BILL REQ. #: H-1589.1
State of Washington | 58th Legislature | 2004 Regular Session |
Read first time 02/17/2003. Referred to Committee on Judiciary.
AN ACT Relating to the mandatory mediation and mandatory arbitration of health care claims; amending RCW 7.70.100; and reenacting and amending RCW 7.06.020.
BE IT ENACTED BY THE LEGISLATURE OF THE STATE OF WASHINGTON:
Sec. 1 RCW 7.70.100 and 1993 c 492 s 419 are each amended to read
as follows:
(1) No action based upon a health care provider's professional
negligence may be commenced unless the defendant has been given at
least ninety days' notice of the intention to commence the action. If
the notice is served within ninety days of the expiration of the
applicable statute of limitations, the time for the commencement of the
action must be extended ninety days from the service of the notice.
(2) The provisions of subsection (1) of this section are not
applicable with respect to any defendant whose name is unknown to the
plaintiff at the time of filing the complaint and who is identified
therein by a fictitious name.
(3) After the filing of the ninety-day presuit notice, and before
a superior court trial, all causes of action, whether based in tort,
contract, or otherwise, for damages arising from injury occurring as a
result of health care provided after July 1, 1993, shall be subject to
mandatory mediation or mandatory arbitration under RCW 7.06.020 prior
to trial.

━━━━━━━━━━━━━━━━━━━━

* **WORK REQUEST A**:
Answer these from the health care claims bill text:
(i) To which committee was the bill referred after its first reading?
(ii) How many days' notice of the intention to commence the action must the defendant be given?
(iii) Health care provided after what date falls under mandatory mediation or mandatory arbitration?
* **WORK REQUEST B**:
Pick up the health care claims bill text after its last sentence and carry it on.

* **DATA FOR REVIEW**:
━━━━━━━━━━━━━━━━━━━━

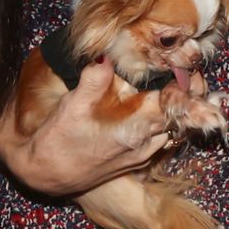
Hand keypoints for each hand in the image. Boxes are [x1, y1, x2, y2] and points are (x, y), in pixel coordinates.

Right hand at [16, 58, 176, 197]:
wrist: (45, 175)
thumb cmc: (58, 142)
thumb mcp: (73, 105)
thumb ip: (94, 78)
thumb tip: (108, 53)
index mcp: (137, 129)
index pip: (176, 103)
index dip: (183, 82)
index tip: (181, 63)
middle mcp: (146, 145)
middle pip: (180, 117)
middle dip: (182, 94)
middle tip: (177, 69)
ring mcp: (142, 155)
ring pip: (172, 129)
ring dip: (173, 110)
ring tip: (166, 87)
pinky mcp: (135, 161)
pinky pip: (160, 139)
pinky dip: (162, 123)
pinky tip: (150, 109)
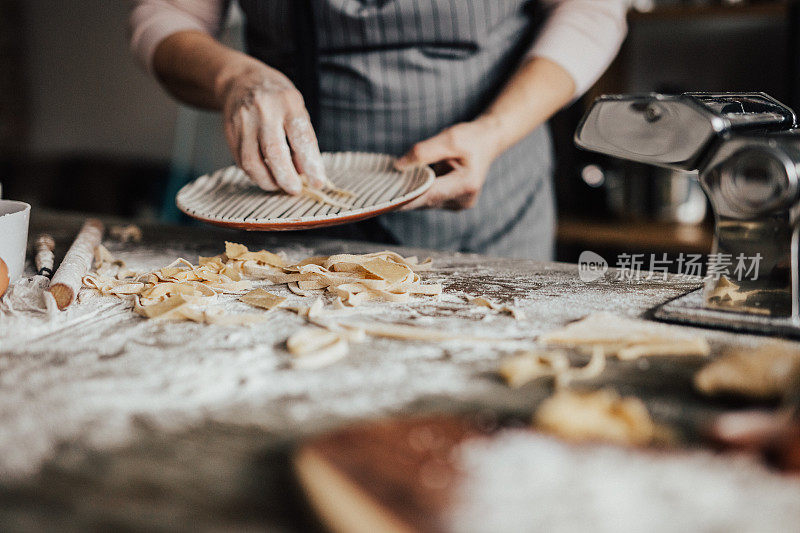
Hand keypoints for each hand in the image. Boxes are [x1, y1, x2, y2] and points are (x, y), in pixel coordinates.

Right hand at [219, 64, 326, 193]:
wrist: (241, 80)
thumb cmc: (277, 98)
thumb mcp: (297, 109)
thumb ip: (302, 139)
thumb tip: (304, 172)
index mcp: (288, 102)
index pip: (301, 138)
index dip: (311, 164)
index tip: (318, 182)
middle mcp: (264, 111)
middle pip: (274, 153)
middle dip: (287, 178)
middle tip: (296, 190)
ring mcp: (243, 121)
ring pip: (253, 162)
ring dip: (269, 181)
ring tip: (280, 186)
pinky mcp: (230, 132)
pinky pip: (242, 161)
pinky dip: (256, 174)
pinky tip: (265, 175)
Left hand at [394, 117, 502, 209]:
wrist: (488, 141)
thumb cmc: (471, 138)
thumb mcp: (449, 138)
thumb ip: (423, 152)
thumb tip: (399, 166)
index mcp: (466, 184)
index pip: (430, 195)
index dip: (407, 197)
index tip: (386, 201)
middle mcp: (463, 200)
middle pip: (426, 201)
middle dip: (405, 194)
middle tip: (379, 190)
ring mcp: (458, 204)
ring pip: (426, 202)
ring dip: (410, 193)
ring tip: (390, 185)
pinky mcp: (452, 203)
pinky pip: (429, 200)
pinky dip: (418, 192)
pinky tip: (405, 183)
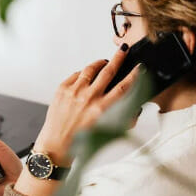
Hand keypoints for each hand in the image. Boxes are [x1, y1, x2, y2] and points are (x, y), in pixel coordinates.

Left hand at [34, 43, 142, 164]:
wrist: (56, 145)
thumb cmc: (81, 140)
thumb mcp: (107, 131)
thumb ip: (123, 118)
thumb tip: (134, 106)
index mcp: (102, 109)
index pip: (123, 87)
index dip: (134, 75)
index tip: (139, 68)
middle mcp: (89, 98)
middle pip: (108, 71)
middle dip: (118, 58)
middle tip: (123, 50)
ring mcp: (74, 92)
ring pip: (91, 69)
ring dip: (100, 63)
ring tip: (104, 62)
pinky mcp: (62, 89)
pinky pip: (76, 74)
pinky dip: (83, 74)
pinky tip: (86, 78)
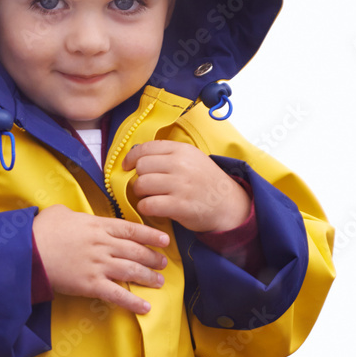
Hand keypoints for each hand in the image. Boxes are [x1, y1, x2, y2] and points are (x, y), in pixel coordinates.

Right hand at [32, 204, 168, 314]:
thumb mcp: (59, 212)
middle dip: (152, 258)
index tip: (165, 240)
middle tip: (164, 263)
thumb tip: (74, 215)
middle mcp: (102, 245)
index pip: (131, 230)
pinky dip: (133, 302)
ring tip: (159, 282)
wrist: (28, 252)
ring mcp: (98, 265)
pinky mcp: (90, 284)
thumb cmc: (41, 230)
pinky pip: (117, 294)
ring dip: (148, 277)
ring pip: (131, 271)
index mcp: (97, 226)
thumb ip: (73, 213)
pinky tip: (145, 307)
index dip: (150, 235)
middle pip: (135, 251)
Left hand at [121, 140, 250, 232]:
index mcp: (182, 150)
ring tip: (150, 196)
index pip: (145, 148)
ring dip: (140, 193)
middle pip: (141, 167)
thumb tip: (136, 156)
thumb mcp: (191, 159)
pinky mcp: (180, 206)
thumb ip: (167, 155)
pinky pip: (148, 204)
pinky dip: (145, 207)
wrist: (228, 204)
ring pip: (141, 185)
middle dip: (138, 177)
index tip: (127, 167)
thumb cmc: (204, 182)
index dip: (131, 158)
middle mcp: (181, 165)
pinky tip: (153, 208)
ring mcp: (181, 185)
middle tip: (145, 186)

━━━━━━━━━━━━━━━━━━━━

* **ANSWER BOX A**:
(i) The Committee on Judiciary.
(ii) At least ninety days.
(iii) July 1, 1993.

* **ANSWER BOX B**:
(((2))) (4) The supreme court shall by rule adopt procedures to
implement mandatory mediation of actions under this chapter. The rules
shall require mandatory mediation without exception unless subsection
(6) of this section applies. The rules on mandatory mediation shall
address, at a minimum:
(a) Procedures for the appointment of, and qualifications of,
mediators. A mediator shall have experience or expertise related to
actions arising from injury occurring as a result of health care, and
be a member of the state bar association who has been admitted to the
bar for a minimum of five years or who is a retired judge. The parties
may stipulate to a nonlawyer mediator. The court may prescribe
additional qualifications of mediators;
(b) Appropriate limits on the amount or manner of compensation of
mediators;
(c) The number of days following the filing of a claim under this
chapter within which a mediator must be selected;
(d) The method by which a mediator is selected. The rule shall
provide for designation of a mediator by the superior court if the
parties are unable to agree upon a mediator;
(e) The number of days following the selection of a mediator within
which a mediation conference must be held;
(f) A means by which mediation of an action under this chapter may
be waived by a mediator who has determined that the claim is not
appropriate for mediation; and
(g) Any other matters deemed necessary by the court.
(((3))) (5) Mediators shall not impose discovery schedules upon the
parties.
(6) The mandatory mediation requirement of subsection (4) of this
section does not apply to an action subject to mandatory arbitration
under chapter 7.06 RCW or to an action in which the parties have agreed
to arbitration under chapter 7.04 RCW.
(7) The supreme court shall by rule also adopt procedures for the
parties to certify to the court the manner of mediation or arbitration
used by the parties to comply with this section.
Sec. 2 RCW 7.06.020 and 1987 c 212 s 101 and 1987 c 202 s 127 are
each reenacted and amended to read as follows:
(1) All civil actions, except for appeals from municipal or
district courts, which are at issue in the superior court in counties
which have authorized arbitration, where the sole relief sought is a
money judgment, and where no party asserts a claim in excess of fifteen
thousand dollars, or if approved by the superior court of a county by
two-thirds or greater vote of the judges thereof, up to thirty-five
thousand dollars, exclusive of interest and costs, are subject to
mandatory arbitration.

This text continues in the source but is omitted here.